== What you will do ==
Reproduce every line of the records below word for word, omitting the pictures.

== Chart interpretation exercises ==
[Start of section]
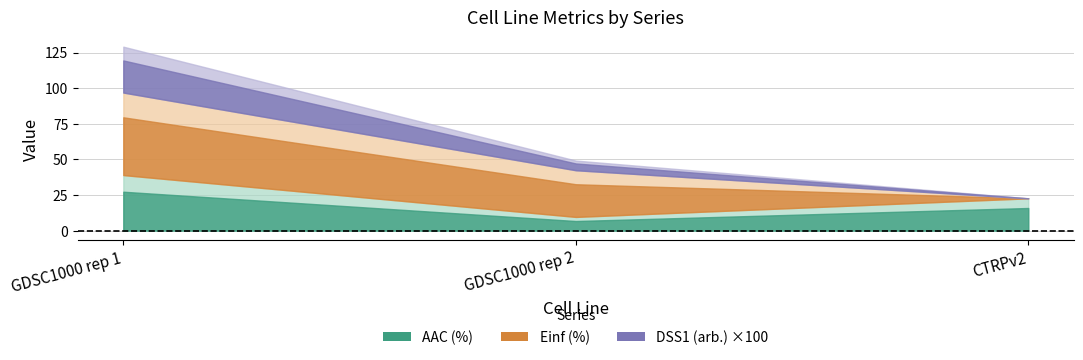

Reading left to right, list all the values displayed in this chart.

AAC (%): 39.0	9.6	22.7
Einf (%): 57.9	32.8	0.0
DSS1 (arb.): 0.3	0.1	0.0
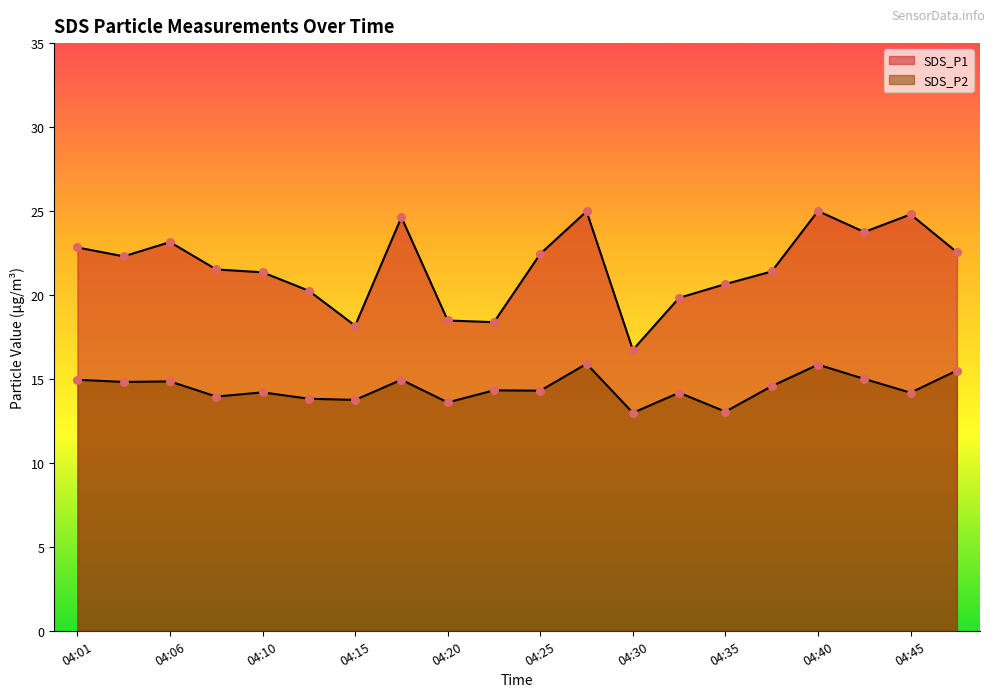

Which series has the largest total across all categories?

SDS_P1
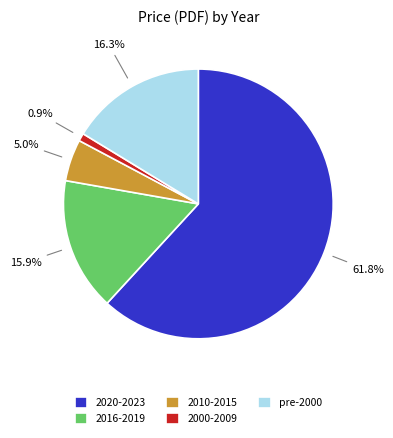

What is the smallest slice in the pie chart?

2000-2009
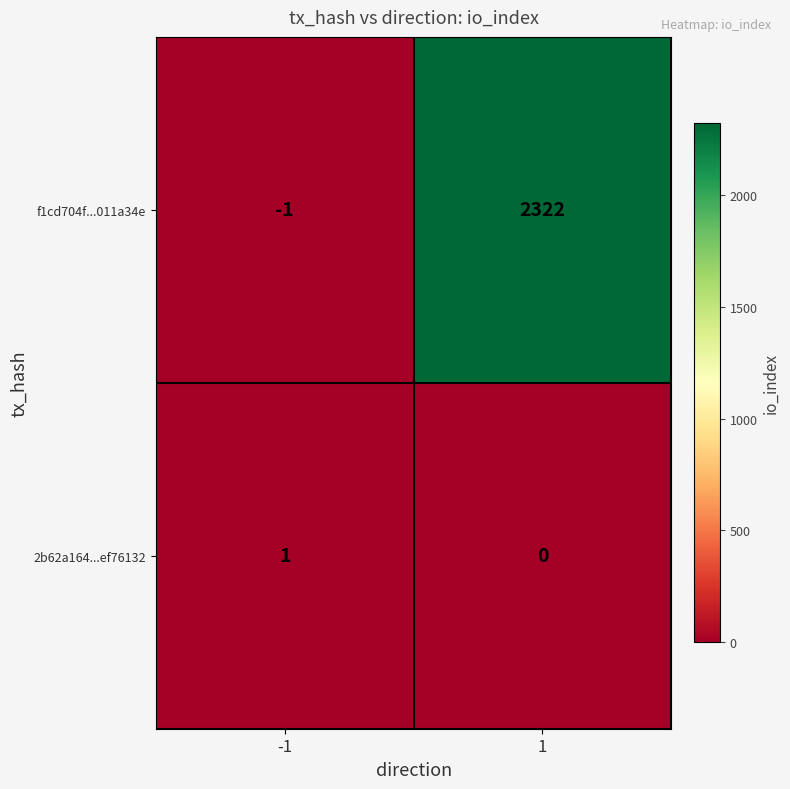

Rank the series at 1 from lowest to highest value.

2b62a164...ef76132, f1cd704f...011a34e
[End of section]
== Written solution ==
Reading left to right, list all the values displayed in this chart.

AAC (%): 39.0	9.6	22.7
Einf (%): 57.9	32.8	0.0
DSS1 (arb.): 0.3	0.1	0.0

Which series has the largest total across all categories?

SDS_P1

What is the smallest slice in the pie chart?

2000-2009

Rank the series at 1 from lowest to highest value.

2b62a164...ef76132, f1cd704f...011a34e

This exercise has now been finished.